President Obama Signs 21st Century Cures Legislation into Law
On Dec. 13, President Obama signed into law the 21st Century Cures Act; the signing follows votes overwhelmingly in favor of the bipartisan, bicameral legislation in the House (392 – 26) and the Senate (95 – 4). The ACC was closely engaged with committees in both House and Senate as they worked to create this legislation.
21st Century Cures includes a number of ACC’s advocacy priorities. The following provisions are of special interest to the profession of cardiology:
- Provides $4.8 billion (subject to appropriations) over ten years in funding to the National Institutes of Health (NIH) for the Precision Medicine Initiative, the Brain Research Through Advancing Innovative Neurotechnologies Initiative, cancer research and regenerative medicine using adult stem cells. Increased funding for NIH has been a legislative conference talking point and a key item on ACC’s advocacy agenda for the 114th Congress.
- Provides $500 million over ten years to the U. S. Food and Drug Administration (FDA) to move drugs and medical devices to patients more quickly, while maintaining the same standard for safety and effectiveness.
- Facilitates faster marketing of drugs and medical devices at lower cost by making needed reforms to the FDA, including:
- Creates a “Next Generation of Researchers Initiative” in the Office of the Director at the NIH to coordinate, develop, modify and prioritize policies and programs to improve opportunities for new researchers.

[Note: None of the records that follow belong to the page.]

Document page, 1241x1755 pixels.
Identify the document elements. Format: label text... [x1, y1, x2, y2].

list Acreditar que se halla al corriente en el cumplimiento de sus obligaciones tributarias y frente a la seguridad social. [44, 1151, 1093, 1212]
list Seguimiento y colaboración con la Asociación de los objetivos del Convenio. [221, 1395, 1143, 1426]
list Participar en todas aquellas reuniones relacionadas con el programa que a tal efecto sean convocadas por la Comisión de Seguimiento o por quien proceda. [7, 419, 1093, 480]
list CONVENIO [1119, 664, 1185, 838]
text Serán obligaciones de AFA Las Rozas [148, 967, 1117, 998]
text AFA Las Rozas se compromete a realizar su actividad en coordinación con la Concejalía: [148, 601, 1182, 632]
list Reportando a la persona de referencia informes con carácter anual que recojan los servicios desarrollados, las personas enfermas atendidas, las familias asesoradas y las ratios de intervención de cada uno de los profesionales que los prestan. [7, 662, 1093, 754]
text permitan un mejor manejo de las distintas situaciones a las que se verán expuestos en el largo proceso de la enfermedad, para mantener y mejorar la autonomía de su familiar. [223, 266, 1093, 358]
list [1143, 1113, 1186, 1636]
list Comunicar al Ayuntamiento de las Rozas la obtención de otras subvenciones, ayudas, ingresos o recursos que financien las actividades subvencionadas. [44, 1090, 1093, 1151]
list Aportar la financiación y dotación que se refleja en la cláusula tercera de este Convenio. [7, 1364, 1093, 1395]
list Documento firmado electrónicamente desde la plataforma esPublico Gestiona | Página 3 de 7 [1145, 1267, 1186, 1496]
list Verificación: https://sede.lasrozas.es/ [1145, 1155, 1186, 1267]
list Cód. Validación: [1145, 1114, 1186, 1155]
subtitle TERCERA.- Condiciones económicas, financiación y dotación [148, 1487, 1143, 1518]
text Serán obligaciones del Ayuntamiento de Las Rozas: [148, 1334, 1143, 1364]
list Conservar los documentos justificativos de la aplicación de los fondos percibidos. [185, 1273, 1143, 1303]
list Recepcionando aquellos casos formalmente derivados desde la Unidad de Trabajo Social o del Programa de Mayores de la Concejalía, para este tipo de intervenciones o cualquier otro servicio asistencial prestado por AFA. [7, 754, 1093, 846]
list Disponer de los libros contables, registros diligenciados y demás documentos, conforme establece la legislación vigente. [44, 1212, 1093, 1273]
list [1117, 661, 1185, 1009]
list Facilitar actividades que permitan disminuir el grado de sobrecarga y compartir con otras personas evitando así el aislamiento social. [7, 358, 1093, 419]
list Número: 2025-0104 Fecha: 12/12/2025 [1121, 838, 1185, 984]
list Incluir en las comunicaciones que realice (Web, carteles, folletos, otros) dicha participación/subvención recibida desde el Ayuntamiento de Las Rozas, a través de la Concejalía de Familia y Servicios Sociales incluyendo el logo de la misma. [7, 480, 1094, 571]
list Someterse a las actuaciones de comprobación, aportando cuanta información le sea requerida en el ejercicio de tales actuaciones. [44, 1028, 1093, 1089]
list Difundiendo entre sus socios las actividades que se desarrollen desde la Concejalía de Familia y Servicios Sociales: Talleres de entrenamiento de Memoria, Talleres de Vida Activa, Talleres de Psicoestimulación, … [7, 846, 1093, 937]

Increases the maximum yearly loan repayment amount from $35,000 to $50,000.
- Establishes a “Research Policy Board” charged with making recommendations on how to modify and harmonize regulations related to federal research requirements and policies to minimize administrative burdens.
- Strikes the requirement that a sponsor of a medical device trial always use a local institutional review board allowing the use of centralized methods.
- Establishes a program to evaluate the potential use of “real world evidence” (including data from clinical data registries) to help support the approval of new drugs (not devices) and satisfy post-approval study requirements.
- Establishes expedited review for breakthrough devices; increases patient involvement in drug approval process.
- Encourages the National Institute of Minority Health and Health Disparities at NIH to include ways to increase representation of underrepresented populations in clinical trials in its strategic plan.
Health IT Reforms
- Establishes much needed definitions of “interoperability” and “information blocking”.
- Provides authority for the Health and Human Services (HHS) Office of the Inspector General to investigate claims of information blocking and assign penalties for practices found to be interfering with the lawful sharing of electronic health records (EHRs).
- Requires HHS to defer to health information technology standards developed in the private sector.
- Encourages the exchange of health information between registries and EHR systems by establishing a definition of “clinician-led clinical data registry”.
- Requires the Government Accountability Office to conduct a study on methods for securely matching patient records to the correct patient.
Medicare Part A Reforms
- Requires an adjustment for socioeconomic status under the Hospital Readmission Program, including the clarification that the proxy should only apply to a hospital’s Medicare population.
Medicare Part B Reforms (Site-Neutrality)
- Provides an exception to section 603 of the Bipartisan Budget Act of 2015 (BBA ’15) for those hospital outpatient departments that were defined as “mid-build” prior to Nov. 2, 2015.
- Provides that Prospective Payment System (PPS)-exempt cancer hospitals are not included in the payment changes under section 603 of the BBA ’15, ensuring that these facilities’ payments continue under their existing separate system, as opposed to the inpatient and outpatient PPS system.
- Increases transparency around the Local Coverage Determination process and brings greater accountability to those contracting with Centers for Medicare and Medicaid Services to manage the Medicare program.
The budgetary offsets used to pay for this bill include $3.5 billion from the Affordable Care Act’s Prevention and Public Health Fund and a drawdown of the Strategic Petroleum Reserve.